Southpaw: recensione film

SOUTHPAW, JAKE GYLLENHALL MANCINO NELLA BOXE SENZA TROPPA RETORICA

southpaw locandinaGENERE: dramma sportivo

DURATA: 124 minuti

USCITA IN SALA: 2 settembre 2015

VOTO: 3 su 5

Southpaw, un gancio mancino che manda a tappeto. Antoine Fuqua, regista e produttore “dal ghetto”, è anche un boxeur e sul set ha condotto passo passo, sequenza dopo sequenza il suo Jake Gyllenhall durante il processo di trasformazione fisica e mentale in Billy Hope. Non solo pugilato, ma una storia di vita, anzi una lezione che senza troppa retorica ci racconta uno spaccato dello sport simbolo del mondo a stelle e strisce e delle sue scommesse.

Si può cadere dal trono, rimettersi in piedi e tornare a sedersi in vetta. Senza continuità, in ogni sport, disciplina e atto lavorativo, laddove c’è sacrificio e abnegazione il sogno americano rimane sempre e comunque a portata di mano per (quasi) tutti. Southpaw è quel gancio che ti colpisce in pieno stomaco, una storia drammatica già vista e non molto originale, ma che fa della franchezza narrativa il suo punto di forza. Non mette in questione il perchè, ma il come un lutto possa incrinare un intero sistema al cui centro rimane indispensabile il nucleo familiare.

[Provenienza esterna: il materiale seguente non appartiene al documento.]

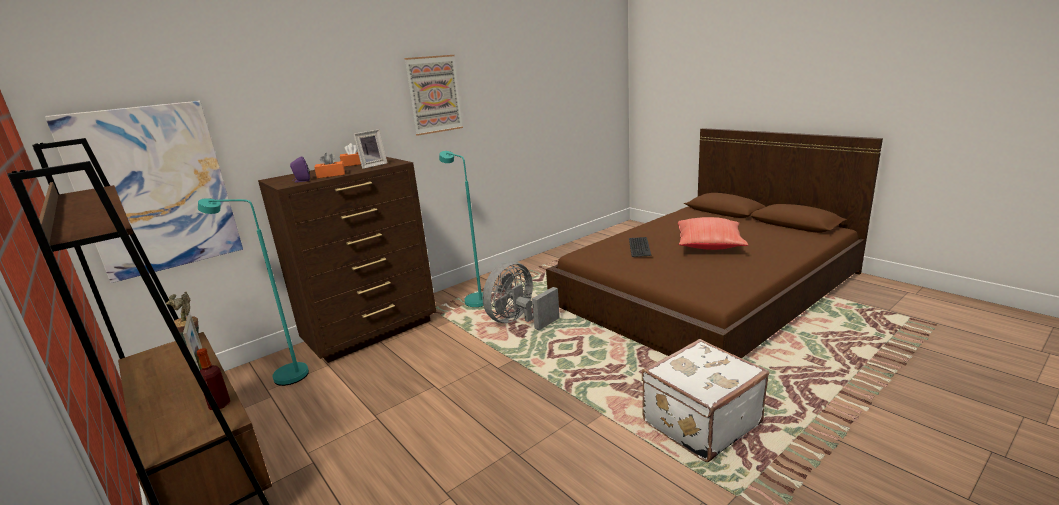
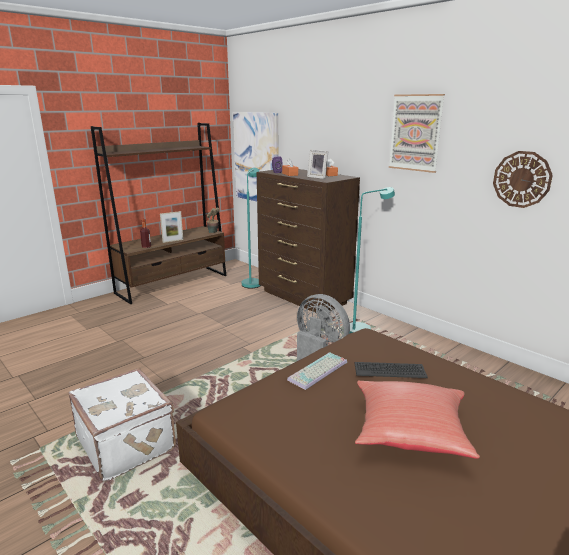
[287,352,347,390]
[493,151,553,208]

Una pellicola dura e cruda che racconta il lato oscuro del dolore, due sberle al volto e un tuffo nel degrado di fama effimera. Perchè il degrado morale lo si ritrova anche nella ricchezza, ai piani alti, nei grandi casino di Las Vegas…Solo una volta saliti sul ring, tutto scompare, ci sono solo guantoni, sudore e adrenalina sul quadrato, oltre ad un gong che per 12 riprese ci ripara dai colpi del nostro avversario. In quel preciso momento il pugile ritrova la sua strada. Fuqua trasforma Jake che dopo Lo Sciacallo si allena come un ossesso e disegna il suo corpo come una macchina da combattimento perfetta. Da campione del mondo dei pesi medio-massimi.

Regia efficace, tensione al punto giusto e una sceneggiatura forte sono il nocciolo del film, la parabola di un tuffo nella box che punta sull’emotività degli attori, tra cui spiccano la lanciatissima Rachel McAdams e il coach dei “non professionisti” Forest Whitaker, uno che riesce a stare sempre al posto giusto nel momento giusto. Con qualche jab in più Southpaw avrebbe colpito il segno, invece di vincere ai punti (al boxoffice) senza quella sensazione di KO tecnico che esalta ogni volta la generazione di Rocky e Toro Scatenato.